TRY IT -
Answer from the car project log below, one line each:
1. What kind of connector does the author need for the mating connection when reassembling the dash?
2. Who carried the old engine into the basement?
3. What two materials went into the new garage floor?

EXTRACT -

After only a few short hours, the dashboard is out! I think I've made more notes on this, and labeled more wires then when I installed my home theater. The resulting mess hanging out of the space is pretty intimidating.

I do have a pretty good plan as to how I am going to put the dash back together though. I need to find a good marine/weather-resistant connector to make the mating connection with. It really shouldn't be too bad... (Famous last words.)

I plan on making a better drawing up, but that is not very high on my priority list right now.

I am going to take some pictures tomorrow. This mess needs to be documented. :-)

Old Engine Out!

The old engine is out!

After only a couple of grunts, and some wrench turning, I had the transmission out. Since the engine was mostly hooked up, 4 more bolts on the engine mounts, and it was loose. I forgot to unhook the heater cable, and the bottom coolant hose, but they came off pretty quickly.

I want to say that this car is the furthest along that it has ever been. Of course, the car is still not running...

CB and JT carried the old engine out of the car, and into the basement for me. Then they immediately turned around, and carried the new engine out to the car.

Turns out that the original motor mounts do not fit the engine. So I will need to fabricate up something to make it all fit together.

Dash needs to come out, so I can start working on fixing the rat's nest. Then the wiring harness for the new engine...

Lot's to do.

Saturday, May 15, 2010

Put a nice floor in the garage today. Some drop cloth for the moisture, and some particle board, and the whole thing is kind of cleaned up. It is still a ridiculous redneck solution for a garage, but it will work until I can figure something out (funding...) more permanent.

Also, continued working on removing the dash board. After backing the car out of the garage, I could get the door courtesy switches out of the car. This allowed me to see what else was holding the dash together. I then found the two bolts holding the steering column together, and got that out. Then the inevitable happened, and I had a 'well, crap, now that is going to need to be redone.' moment. As I was trying to remove the dash, the vinyl/plastic/whatever covering the top cracked. The whole thing is so old and brittle, it cracked like it was very hard plastic. The two defrost heater vents on the top needed to be taken out, and I had overlooked them. The have 4, almost impossible to get to (without taking the windshield out), self tapping screws holding them in place. These do not screw to the dash however. They screw down into the heater vents themselves, which are then screwed onto a flange of fiberglass.

Once I broke these free (literally.), I could pull the dash forward. It is not an easy feat. You need to make sure that as you are pulling it forward, you unbind the wires from whatever they are wrapped around. It is still not fully removed. I believe the next best course of action is to remove the wiring from the back of each of the gauges. This way I can liberate the whole dash board with out taking the gauges out, and label all of the wire looms as best I can.

Once I re-surface the dash, I will need to replace the switches. I found someone who linked to this website: Holden. that has some very nice icon-ed switches. Since I will be resurfacing the dash, I want to have switches that have some indication of what they are. With the current dash, the titles for the buttons are screened onto the veneer itself. I won't be attempting to replicate this. Once this is done, I plan on getting some foam, and some vinyl, and re-surfacing the vinyl portion of the dash as well. Hopefully, I can make this look as good as I imagine.

EXERCISE DATA -
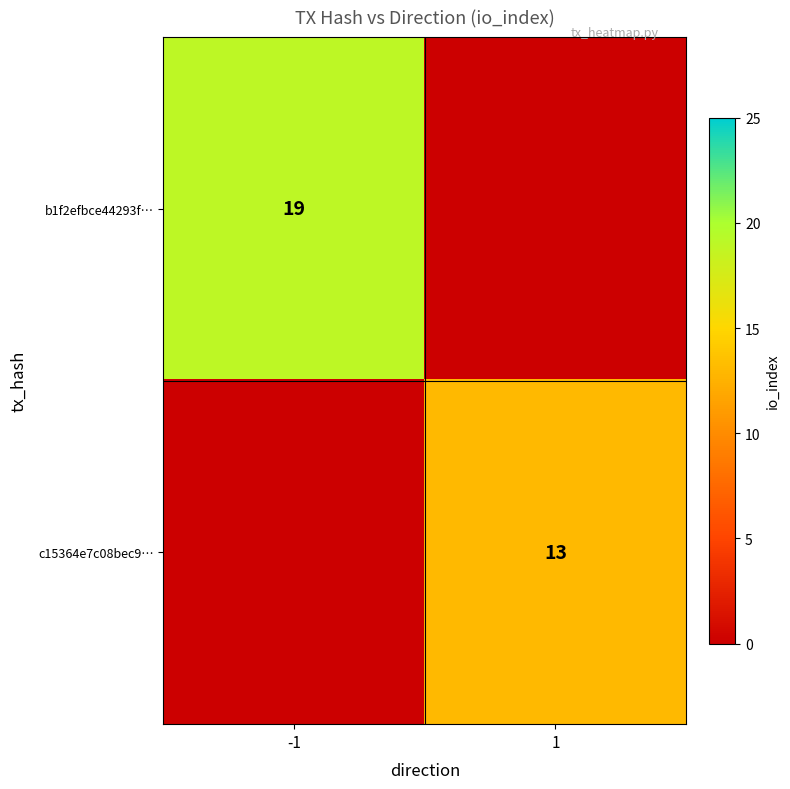

Count the number of categories in the chart.

2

EXERCISE RESPONSE -
1. A good marine/weather-resistant connector.
2. CB and JT.
3. Drop cloth and particle board.